You think your hometown hardcore scene sucked in the 1990s, eh? Somehow, I would be willing to bet that your town was a veritable paradise compared to the bullshit burgh of Bradford, England. The bands documented on this compilation came out of a small hardcore scene that gathered around the 1 in 12 Club, which I believe was run under the same semi-anarcho/syndicalist principles that drove Gilman Street and ABC No Rio. Each band resides under the ‘90s hardcore banner while bringing something of their own to the table. Voorhees is the one band that most of you are familiar with in some capacity. “Pressure” sounds a bit generic to these ears now, but it was a favorite of mine earlier in life for its lyrical content. Naturally, this song is a perfect start to the compilation. Kito gets gruff while Stand Off probably had some Go! and Half Off records in their collections. Their song “Growing Concern” was another one that I always enjoyed. Nailbomb is decidedly not the band that I think is related to Sepultura, but they are one of the more metallic bands on this comp. Ironside continues to keep it on a heavy/mosh tip, but Submission brings a faster pace and an anarcho vibe. A more emotive sound emanates from the grooves as Understand takes a “Poll” to end this record on a high note. Out of these seven bands, they are probably the most technically interesting.

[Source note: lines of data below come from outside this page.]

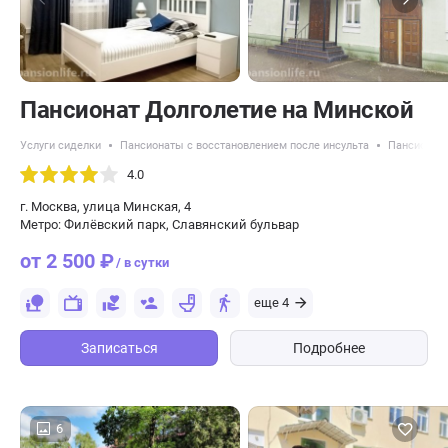
Пансионат Долголетие на Минской
Услуги сиделки
Пансионаты с восстановлением после инсульта
Пансионат
4.0
г. Москва, улица Минская, 4
Метро: Филёвский парк, Славянский бульвар
от 2 500 ₽
/ в сутки
еще 4
Записаться
Подробнее
6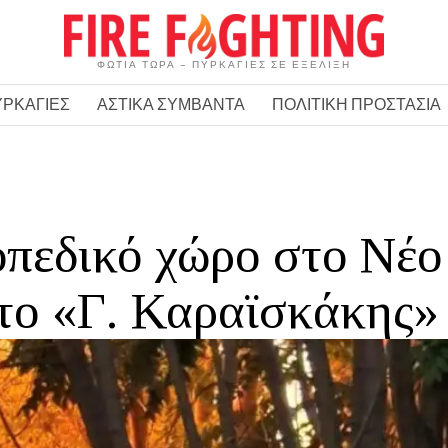
ΦΩΤΙΑ ΤΩΡΑ – ΠΥΡΚΑΓΙΕΣ ΣΕ ΕΞΕΛΙΞΗ
ΥΡΚΑΓΙΕΣ
ΑΣΤΙΚΑ ΣΥΜΒΑΝΤΑ
ΠΟΛΙΤΙΚΗ ΠΡΟΣΤΑΣΙΑ
οπεδικό χώρο στο Νέο
το «Γ. Καραϊσκάκης»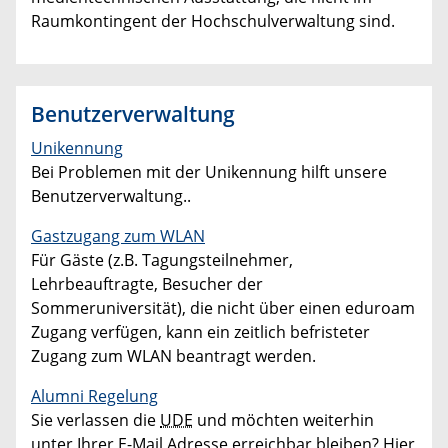
Raumkontingent der Hochschulverwaltung sind.
Benutzerverwaltung
Unikennung
Bei Problemen mit der Unikennung hilft unsere
Benutzerverwaltung..
Gastzugang zum WLAN
Für Gäste (z.B. Tagungsteilnehmer,
Lehrbeauftragte, Besucher der
Sommeruniversität), die nicht über einen eduroam
Zugang verfügen, kann ein zeitlich befristeter
Zugang zum WLAN beantragt werden.
Alumni Regelung
Sie verlassen die
UDE
und möchten weiterhin
unter Ihrer E-Mail Adresse erreichbar bleiben? Hier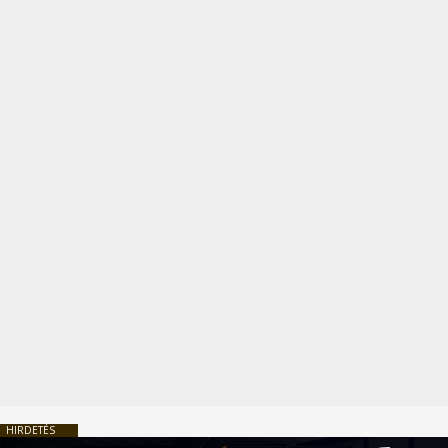
HIRDETÉS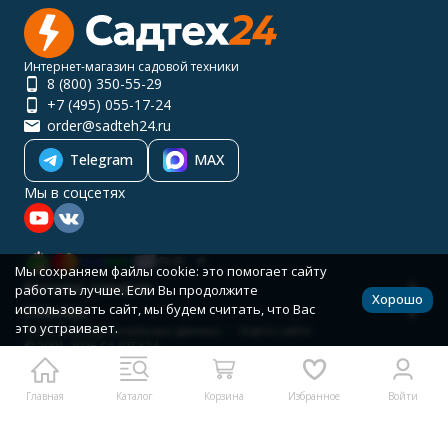
Интернет-магазин садовой техники
8 (800) 350-55-29
+7 (495) 055-17-24
order@sadteh24.ru
Telegram
MAX
Мы в соцсетях
RUB
Мы сохраняем файлы cookie: это помогает сайту
Каталог товаров
работать лучше. Если Вы продолжите
Хорошо
использовать сайт, мы будем считать, что Вас
Помощь
это устраивает.
Политика персональных данных
Карта сайта
© 2001-2026 САДТЕХ24
Разработано в
bodysite.ru
Главная
Каталог
Корзина
Избранное
Войти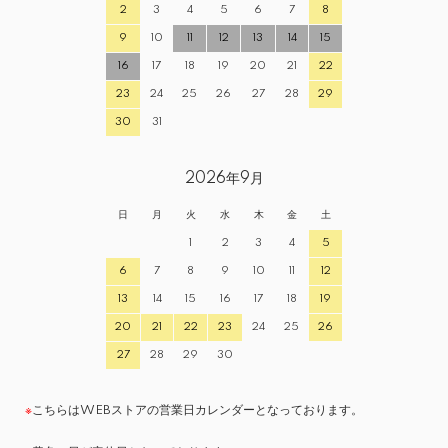
2
3
4
5
6
7
8
9
10
11
12
13
14
15
16
17
18
19
20
21
22
23
24
25
26
27
28
29
30
31
2026年9月
日
月
火
水
木
金
土
1
2
3
4
5
6
7
8
9
10
11
12
13
14
15
16
17
18
19
20
21
22
23
24
25
26
27
28
29
30
※
こちらはWEBストアの営業日カレンダーとなっております。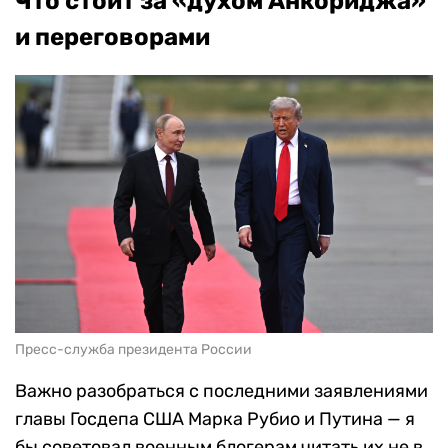
Что стоит за «духом Анкориджа»
и переговорами
Пресс-служба президента России
Важно разобраться с последними заявлениями
главы Госдепа США Марка Рубио и Путина — я
бы советовал военным блогерам читать их не в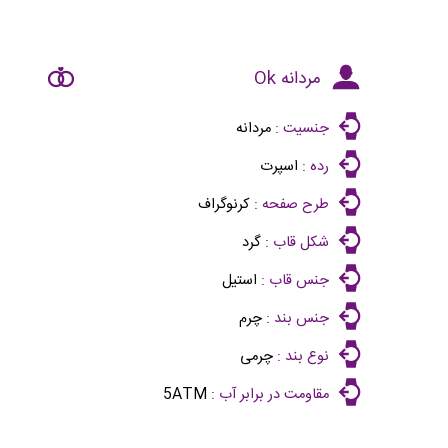
مردانه Ok
جنسیت :
مردانه
رده :
اسپرت
طرح صفحه :
کرنوگراف
شکل قاب :
گرد
جنس قاب :
استیل
جنس بند :
چرم
نوع بند :
چرمی
مقاومت در برابر آب :
5ATM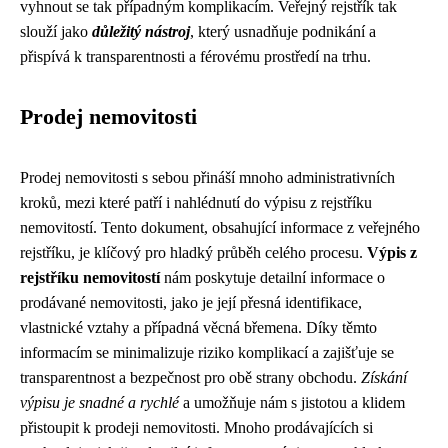
vyhnout se tak případným komplikacím. Veřejný rejstřík tak
slouží jako
důležitý nástroj
, který usnadňuje podnikání a
přispívá k transparentnosti a férovému prostředí na trhu.
Prodej nemovitosti
Prodej nemovitosti s sebou přináší mnoho administrativních
kroků, mezi které patří i nahlédnutí do výpisu z rejstříku
nemovitostí. Tento dokument, obsahující informace z veřejného
rejstříku, je klíčový pro hladký průběh celého procesu.
Výpis z
rejstříku nemovitostí
nám poskytuje detailní informace o
prodávané nemovitosti, jako je její přesná identifikace,
vlastnické vztahy a případná věcná břemena. Díky těmto
informacím se minimalizuje riziko komplikací a zajišťuje se
transparentnost a bezpečnost pro obě strany obchodu.
Získání
výpisu je snadné a rychlé
a umožňuje nám s jistotou a klidem
přistoupit k prodeji nemovitosti. Mnoho prodávajících si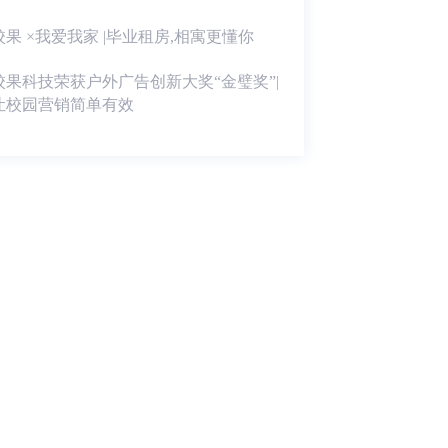
校果 ×我爱我家 |毕业租房,相寓更懂你
校果科技荣获户外广告创新大奖“金璧奖”|
让校园营销简单有效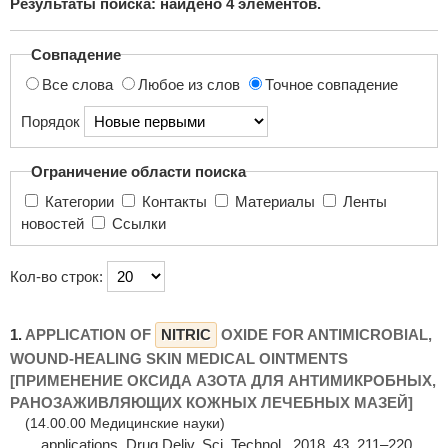
Результаты поиска: найдено
4
элементов.
поиска...
Совпадение
Все слова
Любое из слов
Точное совпадение
Порядок
Ограничение области поиска
Категории
Контакты
Материалы
Ленты
новостей
Ссылки
Кол-во строк:
1.
APPLICATION OF
NITRIC
OXIDE FOR ANTIMICROBIAL,
WOUND-HEALING SKIN MEDICAL OINTMENTS
[ПРИМЕНЕНИЕ ОКСИДА АЗОТА ДЛЯ АНТИМИКРОБНЫХ,
РАНОЗАЖИВЛЯЮЩИХ КОЖНЫХ ЛЕЧЕБНЫХ МАЗЕЙ]
(14.00.00 Медицинские науки)
... applications. Drug Deliv. Sci. Technol., 2018. 43, 211–220.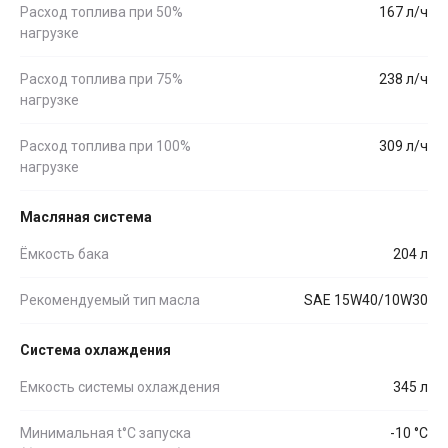
Расход топлива при 50%
167 л/ч
нагрузке
Расход топлива при 75%
238 л/ч
нагрузке
Расход топлива при 100%
309 л/ч
нагрузке
Масляная система
Ёмкость бака
204 л
Рекомендуемый тип масла
SAE 15W40/10W30
Система охлаждения
Емкость системы охлаждения
345 л
Минимальная t°С запуска
-10 °С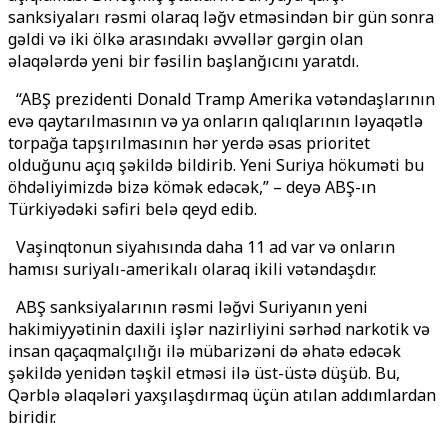
sanksiyaları rəsmi olaraq ləğv etməsindən bir gün sonra
gəldi və iki ölkə arasındakı əvvəllər gərgin olan
əlaqələrdə yeni bir fəsilin başlanğıcını yaratdı.
“ABŞ prezidenti Donald Tramp Amerika vətəndaşlarının
evə qaytarılmasının və ya onların qalıqlarının ləyaqətlə
torpağa tapşırılmasının hər yerdə əsas prioritet
olduğunu açıq şəkildə bildirib. Yeni Suriya hökuməti bu
öhdəliyimizdə bizə kömək edəcək,” – deyə ABŞ-ın
Türkiyədəki səfiri belə qeyd edib.
Vaşinqtonun siyahısında daha 11 ad var və onların
hamısı suriyalı-amerikalı olaraq ikili vətəndaşdır.
ABŞ sanksiyalarının rəsmi ləğvi Suriyanın yeni
hakimiyyətinin daxili işlər nazirliyini sərhəd narkotik və
insan qaçaqmalçılığı ilə mübarizəni də əhatə edəcək
şəkildə yenidən təşkil etməsi ilə üst-üstə düşüb. Bu,
Qərblə əlaqələri yaxşılaşdırmaq üçün atılan addımlardan
biridir.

It is entirely possible that my enjoyment of Consolidated is a product of my need to catch up with contemporary hardcore when I was younger. Those of you who are of the “hardcore sucked in the ‘90s” opinion should probably avoid it. However, others disagree and would appreciate some of what was going on in Northern England nearly twenty years ago. Don’t be a douchebag. At least give the Voorhees song a chance.

Friday, March 2, 2012

God Hates Baptists

One of our earliest posts was about Scurvy Dogs, so feel free to go read up on what we had to say about their tenure in the Bay Area punk scene and come back if you want to. The rest of you can check out their debut seven-inch, which is their best material to these ears. Unfortunately, this record didn’t get around as much as it should have. These six songs are more varied in their approach, with more catchy and danceable moments than your average hardcore band. Songs like “God Hates Baptists” and “Procrastination is the Mother of Invention, Cynicism is the Bastard of Progress” should have inspired wild circle pits and old school creepy-crawling to ensue, but they had stopped playing every song on this record by the time a lot of people caught up. Subsequent Scurvy Dogs recordings concentrated more on straightforward hardcore punk at a consistently driving pace. They continued to be one of my favorite local bands, but I still felt that they could have been even better had they retained the variation that was previously in their songwriting arsenal. I always come back to this record for that reason.

When (if) the story is told, it’s likely that Scurvy Dogs would be remembered as one of the more underrated bands during the Bay Area’s “hardcore resurrection” period. Even when heads had turned in their direction, it never seemed like they got the same respect as others that had not worked as hard…or for as long. May you see the error of your ways here.